## AIM OF THE EXERCISE
What is needed here is each entry reproduced exactly, without its pictures.

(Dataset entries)

++++++++++++++++++++

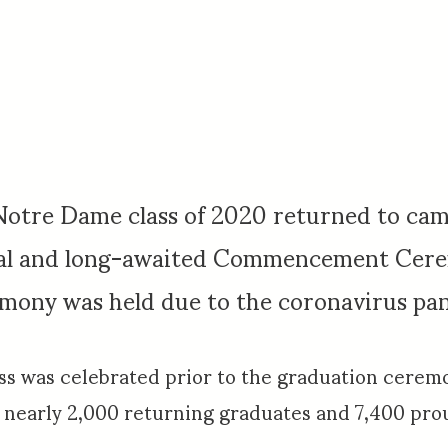
 Notre Dame class of 2020 returned to ca
nal and long-awaited Commencement Cer
remony was held due to the coronavirus pa
was celebrated prior to the graduation ceremo
nearly 2,000 returning graduates and 7,400 prou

++++++++++++++++++++

## RESPONSE AREA
 Notre Dame class of 2020 returned to ca
nal and long-awaited Commencement Cer
remony was held due to the coronavirus pa
was celebrated prior to the graduation ceremo
nearly 2,000 returning graduates and 7,400 prou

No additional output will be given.